*** Dataset extract ***
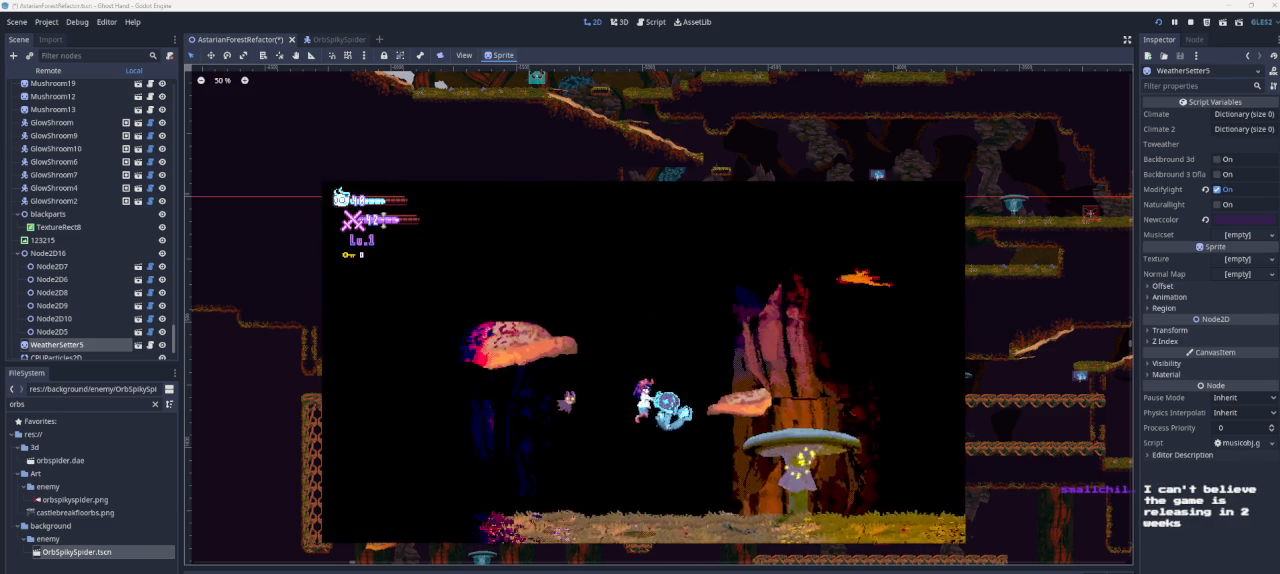
{"buttons": [], "left_stick": "center", "right_stick": "center", "events": [[233, "CROSS", "up"], [467, "left_stick", "center"]]}
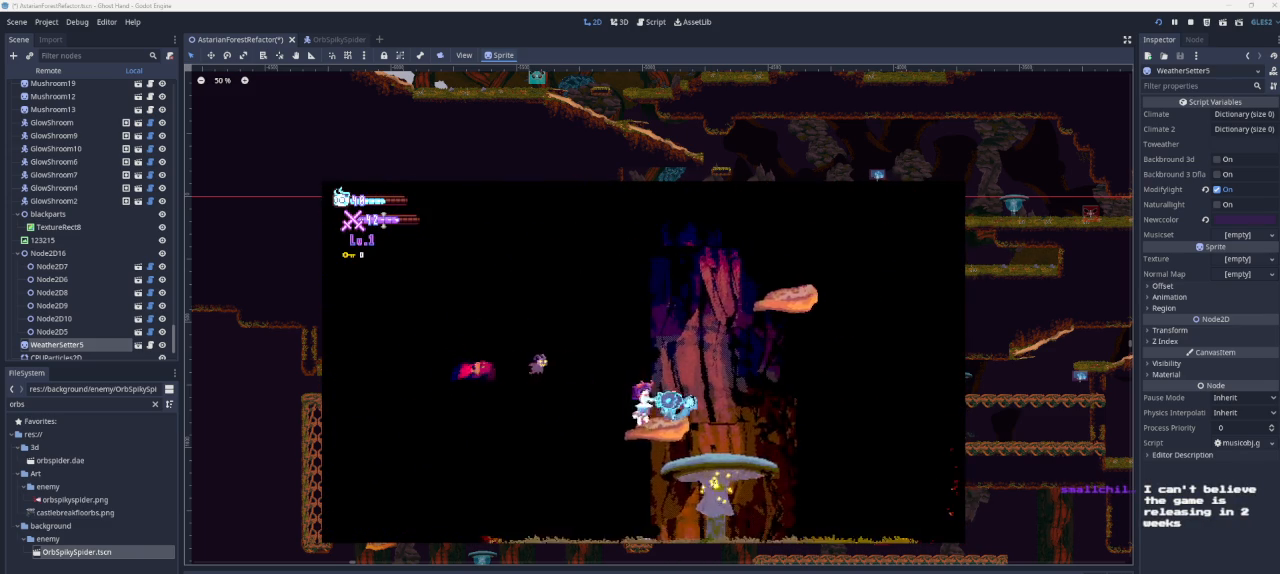
{"buttons": ["CROSS"], "left_stick": "left", "right_stick": "center", "events": [[67, "left_stick", "left"], [100, "CROSS", "down"], [367, "CROSS", "up"], [467, "CROSS", "down"]]}
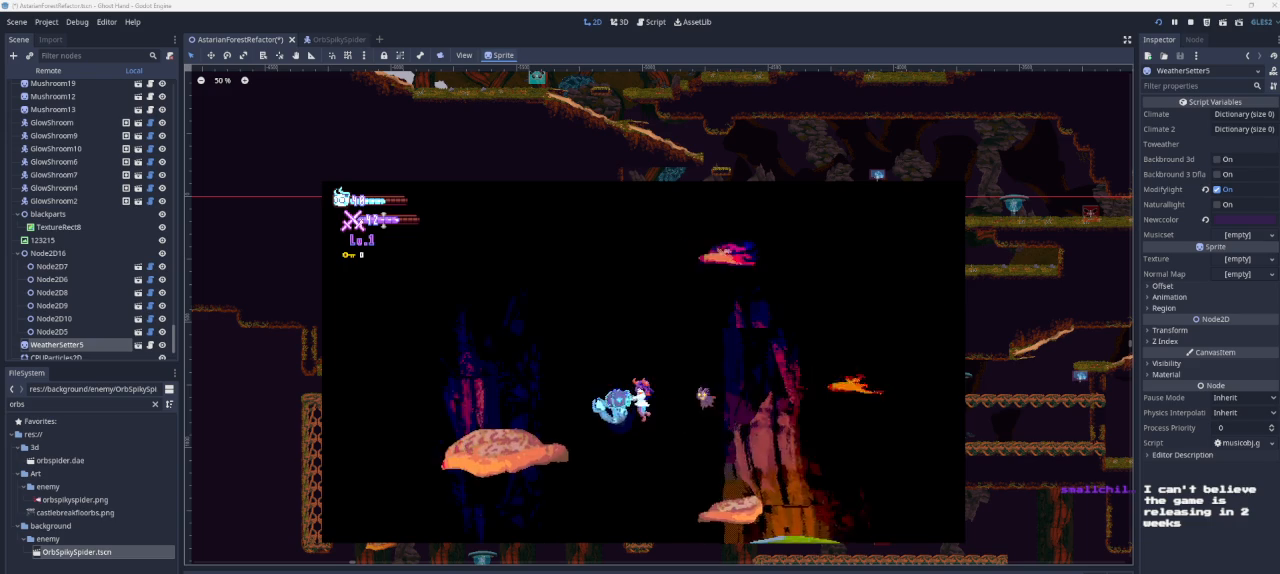
{"buttons": [], "left_stick": "left", "right_stick": "center", "events": [[233, "CROSS", "up"]]}
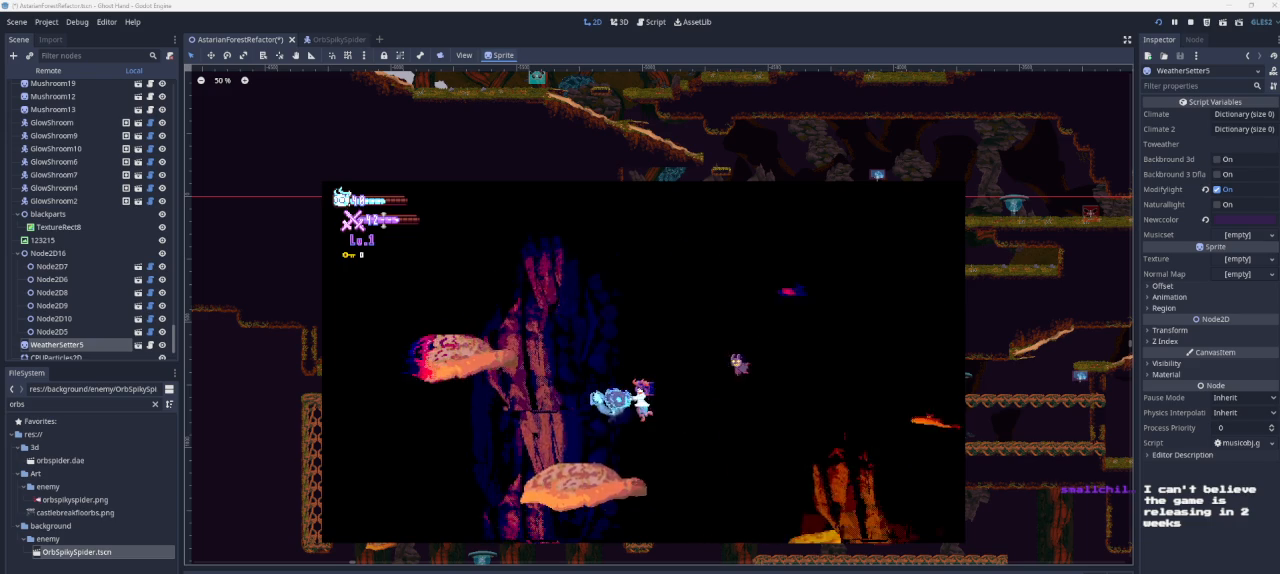
{"buttons": ["CROSS"], "left_stick": "left", "right_stick": "center", "events": [[167, "left_stick", "center"], [300, "CROSS", "down"], [333, "left_stick", "left"]]}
***
■ **What you will do**:
Output the data above verbatim, pictures excluded.

■ **Task response**:
{"buttons": [], "left_stick": "center", "right_stick": "center", "events": [[233, "CROSS", "up"], [467, "left_stick", "center"]]}
{"buttons": ["CROSS"], "left_stick": "left", "right_stick": "center", "events": [[67, "left_stick", "left"], [100, "CROSS", "down"], [367, "CROSS", "up"], [467, "CROSS", "down"]]}
{"buttons": [], "left_stick": "left", "right_stick": "center", "events": [[233, "CROSS", "up"]]}
{"buttons": ["CROSS"], "left_stick": "left", "right_stick": "center", "events": [[167, "left_stick", "center"], [300, "CROSS", "down"], [333, "left_stick", "left"]]}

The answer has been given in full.